Despite having four-fold the quantity of roots in peanut middles compared to conventional middles, sting nematode numbers in peanut plots were just a third of those in conventional plots. However, oxamyl did not reduce the numbers of sting nematodes in the tree rows. Effects of oxamyl may have been masked by sampling error due to low sting nematode numbers in the tree rows, which averaged just a third of those in the adjacent nematicide trial.

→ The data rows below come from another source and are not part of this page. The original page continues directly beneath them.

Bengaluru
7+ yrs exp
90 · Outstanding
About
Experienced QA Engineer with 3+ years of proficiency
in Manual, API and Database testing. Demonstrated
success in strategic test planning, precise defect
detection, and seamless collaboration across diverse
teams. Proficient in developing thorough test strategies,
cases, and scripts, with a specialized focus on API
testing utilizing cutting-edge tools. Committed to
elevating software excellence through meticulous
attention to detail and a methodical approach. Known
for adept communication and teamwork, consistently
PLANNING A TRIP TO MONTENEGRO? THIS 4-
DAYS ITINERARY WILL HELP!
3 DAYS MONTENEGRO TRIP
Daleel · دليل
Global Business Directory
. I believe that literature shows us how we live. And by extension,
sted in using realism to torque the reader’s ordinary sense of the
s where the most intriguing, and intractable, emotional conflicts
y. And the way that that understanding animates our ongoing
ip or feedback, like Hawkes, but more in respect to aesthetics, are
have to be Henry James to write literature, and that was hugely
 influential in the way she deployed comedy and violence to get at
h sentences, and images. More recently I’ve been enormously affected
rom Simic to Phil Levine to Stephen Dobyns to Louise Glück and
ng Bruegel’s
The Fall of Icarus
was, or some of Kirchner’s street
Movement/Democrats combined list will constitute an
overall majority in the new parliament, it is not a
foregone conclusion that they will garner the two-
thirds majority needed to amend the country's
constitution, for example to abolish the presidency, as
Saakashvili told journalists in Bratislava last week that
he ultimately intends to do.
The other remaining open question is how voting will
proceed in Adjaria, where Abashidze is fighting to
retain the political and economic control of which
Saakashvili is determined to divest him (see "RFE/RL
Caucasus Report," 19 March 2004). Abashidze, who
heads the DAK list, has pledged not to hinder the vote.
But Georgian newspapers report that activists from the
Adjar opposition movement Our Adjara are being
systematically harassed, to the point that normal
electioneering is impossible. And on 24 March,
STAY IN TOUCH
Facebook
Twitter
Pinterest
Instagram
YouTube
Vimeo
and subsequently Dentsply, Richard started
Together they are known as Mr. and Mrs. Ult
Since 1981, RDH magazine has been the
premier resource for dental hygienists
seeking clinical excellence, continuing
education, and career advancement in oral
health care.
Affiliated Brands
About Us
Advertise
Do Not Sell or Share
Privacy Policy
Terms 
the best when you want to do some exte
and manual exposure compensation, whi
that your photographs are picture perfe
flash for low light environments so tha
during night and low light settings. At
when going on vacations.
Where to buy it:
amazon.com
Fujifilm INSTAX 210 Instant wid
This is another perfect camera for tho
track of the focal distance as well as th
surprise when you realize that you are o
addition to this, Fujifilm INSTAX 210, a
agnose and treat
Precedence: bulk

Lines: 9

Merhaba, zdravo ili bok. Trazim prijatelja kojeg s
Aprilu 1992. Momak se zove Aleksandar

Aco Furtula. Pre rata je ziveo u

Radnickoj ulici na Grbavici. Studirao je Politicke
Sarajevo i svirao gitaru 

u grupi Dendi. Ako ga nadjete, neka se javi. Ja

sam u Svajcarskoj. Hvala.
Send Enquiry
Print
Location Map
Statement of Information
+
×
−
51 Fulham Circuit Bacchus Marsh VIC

Neither cover crop nor nematicide affected tree growth or fruit production. As in the nematicide trial, tree growth was inversely related to the number of sting nematodes in 2019 (Figure 3, bottom). However, unlike the nematicide trial, the fruit yield was positively related to the vegetative growth rate and was significantly lower at high sting nematode density.
AFTER ONE YEAR
Perennial peanut in row middles was slow to establish, requiring careful irrigation and weed management. Nevertheless, the cover crop performed as expected, reducing sting nematodes in the row middles by two thirds compared to those in conventional middles, similar to the reduction from nematicides in tree rows. The perennial habit and low height of the plant provides advantages lacking in other potential non-hosts of sting nematode such as sunn hemp and velvet bean, which rapidly grow to heights that would inhibit grove operations.
Increasing the injection time for some new nematicides may have increased the efficacy against sting nematodes to levels comparable to oxamyl. Some of the new products, reported to perform well in trials in other systems in Florida (e.g., turf, strawberry and vegetables) were ineffective here, possibly due to differences in application methods. Data collected here and during the next two seasons will provide a basis to understand the profitability of managing sting nematode in young trees affected by HLB.
Larry Duncan is a professor and Sheng-Yen Wu is a postdoctoral research associate, both at the University of Florida Institute of Food and Agricultural Sciences (UF/IFAS) Citrus Research and Education Center in Lake Alfred. Johan Desaeger is an assistant professor at the UF/IFAS Gulf Coast Research and Education Center in Wimauma.